6. Care for small businesses and low-income communities must extend past the wake of looting and rioting.

Many small businesses and low-income areas have been damaged in the midst of rioting. This is heartbreaking for those whose livelihoods and communities center within them and many efforts are being made by supporters to help owners rebuild. But the Trump Administration’s sudden concern for small businesses, their owners, and low-income communities is insultingly insincere

The contradiction between this and his blatant history of undermining low-income communities and small businesses (especially those owned by people of color) speaks for itself: Trump’s budget has destroyed vital resources for Black-owned small businesses. His aid programs meant to support these institutions have shut Black owners out. The U.S. President is diminishing the real plight of these business owners by using their struggle as a scapegoat to generalize and demonize protestors

When exploiting the damage to small businesses owned by people of color to rationalize increased policing — the exact policing with entrenched biases against Black people — Trump only threatens the future of their economic success and freedom further. 

David McAtee, the Black owner of Yaya’s BBQ in Louisville, was murdered by the National Guard on Monday. This excessive, vicious policing, endorsed fully by the Trump Administration, is claiming the lives of the exact group of business owners he currently feigns concern for. As the current riots have already unfolded, we must consistently commit to supporting small businesses, demand a better quality of life for low-income communities, and take the gravity of dedication to rebuilding seriously. We must refuse to let them be used as fuel for a blatantly obvious political agenda attempting to villainize those fighting for justice.

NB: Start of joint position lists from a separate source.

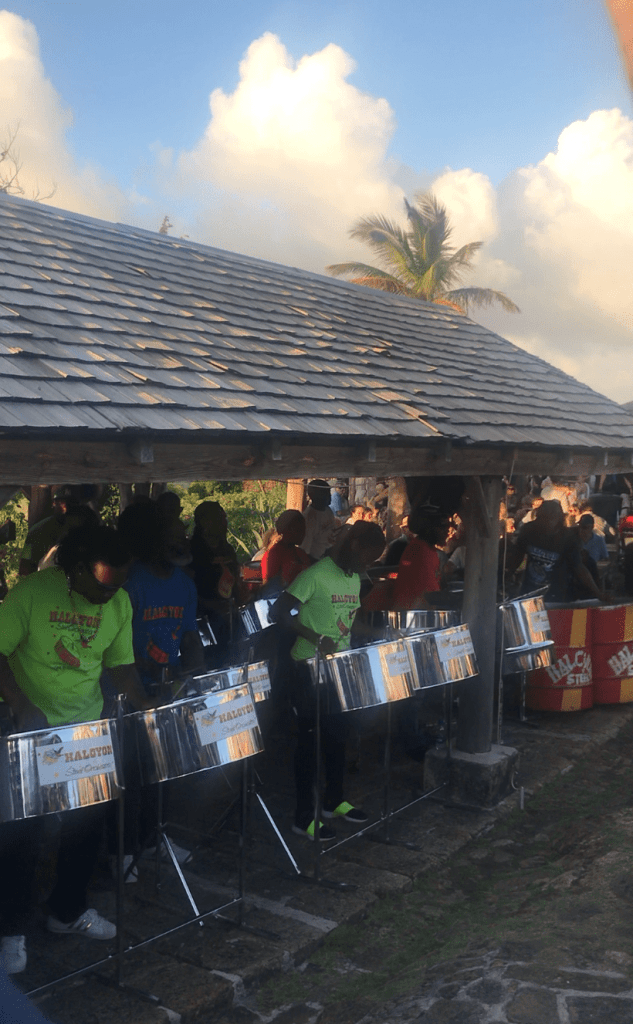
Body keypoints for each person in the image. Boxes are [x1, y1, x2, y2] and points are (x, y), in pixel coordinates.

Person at [0, 525, 150, 974]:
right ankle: (10, 929)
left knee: (86, 826)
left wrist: (146, 707)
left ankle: (67, 912)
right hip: (32, 730)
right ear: (78, 569)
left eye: (117, 586)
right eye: (102, 587)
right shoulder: (31, 593)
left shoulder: (119, 602)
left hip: (85, 729)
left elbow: (120, 666)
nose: (108, 597)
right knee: (23, 835)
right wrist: (19, 703)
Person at [276, 521, 386, 840]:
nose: (368, 566)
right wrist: (314, 637)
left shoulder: (352, 577)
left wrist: (379, 633)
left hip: (339, 668)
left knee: (338, 737)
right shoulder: (314, 574)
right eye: (368, 558)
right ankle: (303, 817)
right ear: (354, 546)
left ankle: (333, 801)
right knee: (309, 745)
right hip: (307, 669)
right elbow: (279, 613)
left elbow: (347, 623)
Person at [506, 500, 605, 603]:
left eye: (549, 519)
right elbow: (517, 557)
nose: (544, 522)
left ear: (558, 519)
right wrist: (507, 576)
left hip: (556, 595)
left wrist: (598, 593)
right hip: (530, 593)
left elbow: (579, 568)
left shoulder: (567, 538)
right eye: (542, 518)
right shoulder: (529, 530)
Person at [391, 505, 451, 610]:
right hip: (414, 614)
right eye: (443, 527)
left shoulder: (428, 550)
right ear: (430, 528)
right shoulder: (421, 552)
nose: (448, 531)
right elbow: (427, 597)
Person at [18, 486, 77, 576]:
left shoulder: (78, 525)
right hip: (46, 575)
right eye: (62, 503)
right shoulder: (38, 530)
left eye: (69, 504)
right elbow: (24, 566)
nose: (65, 507)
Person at [261, 510, 311, 589]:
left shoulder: (300, 553)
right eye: (300, 529)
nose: (304, 533)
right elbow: (270, 587)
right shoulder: (274, 554)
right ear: (289, 530)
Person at [300, 480, 340, 561]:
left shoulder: (328, 510)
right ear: (315, 495)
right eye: (326, 493)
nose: (330, 496)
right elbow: (305, 550)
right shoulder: (309, 517)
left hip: (330, 556)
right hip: (316, 560)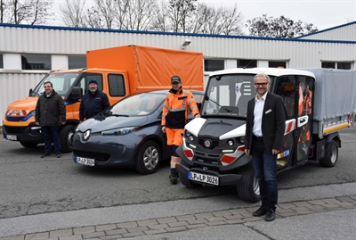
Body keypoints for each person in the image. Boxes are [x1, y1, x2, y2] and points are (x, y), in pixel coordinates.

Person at [244, 73, 286, 222]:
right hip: (255, 145)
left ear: (268, 84)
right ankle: (263, 205)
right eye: (257, 84)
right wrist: (247, 144)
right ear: (254, 85)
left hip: (269, 146)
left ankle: (271, 209)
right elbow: (249, 125)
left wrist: (277, 145)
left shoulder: (276, 100)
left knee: (270, 178)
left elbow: (281, 125)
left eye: (263, 83)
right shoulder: (250, 103)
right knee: (260, 177)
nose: (260, 86)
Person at [162, 75, 201, 184]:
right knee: (171, 151)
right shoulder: (168, 95)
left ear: (180, 83)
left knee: (176, 151)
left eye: (177, 83)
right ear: (171, 84)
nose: (175, 85)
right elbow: (165, 110)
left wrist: (196, 114)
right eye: (173, 83)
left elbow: (193, 104)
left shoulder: (186, 94)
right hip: (169, 127)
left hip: (179, 127)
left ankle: (174, 173)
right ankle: (175, 171)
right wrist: (163, 125)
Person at [35, 81, 66, 158]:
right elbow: (37, 109)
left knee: (56, 137)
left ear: (52, 87)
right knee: (46, 138)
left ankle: (58, 152)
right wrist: (37, 119)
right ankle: (47, 152)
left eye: (48, 86)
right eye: (45, 87)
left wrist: (63, 119)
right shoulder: (41, 97)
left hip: (54, 121)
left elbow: (62, 109)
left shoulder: (57, 97)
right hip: (44, 122)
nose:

7. The outcry against the destruction and looting of large companies and corporations is largely misplaced. It pales in comparison to their history of exploitation and the killings of Black people by the police.

Outrage at the destruction of and looting from store locations of large corporations and companies like Target, Gucci, CHANEL, and more has been voiced this week. This condemnation can detrimentally shift focus away from reality: many of these corporations disproportionately exploit people of color, profit from the Prison Industrial Complex, and use forced and trafficked labor. The temporary damage to and theft of replaceable material items from these largely multi-billion dollar enterprises must be placed in context with their reprehensible practices to understand how they uphold the very system of racially prejudicial capitalist oppression that is inseparable from what current protestors are fighting against. Scholars have explained how the destruction of store locations of such companies can be understood as “mass protest against our dominant conceptions of property.”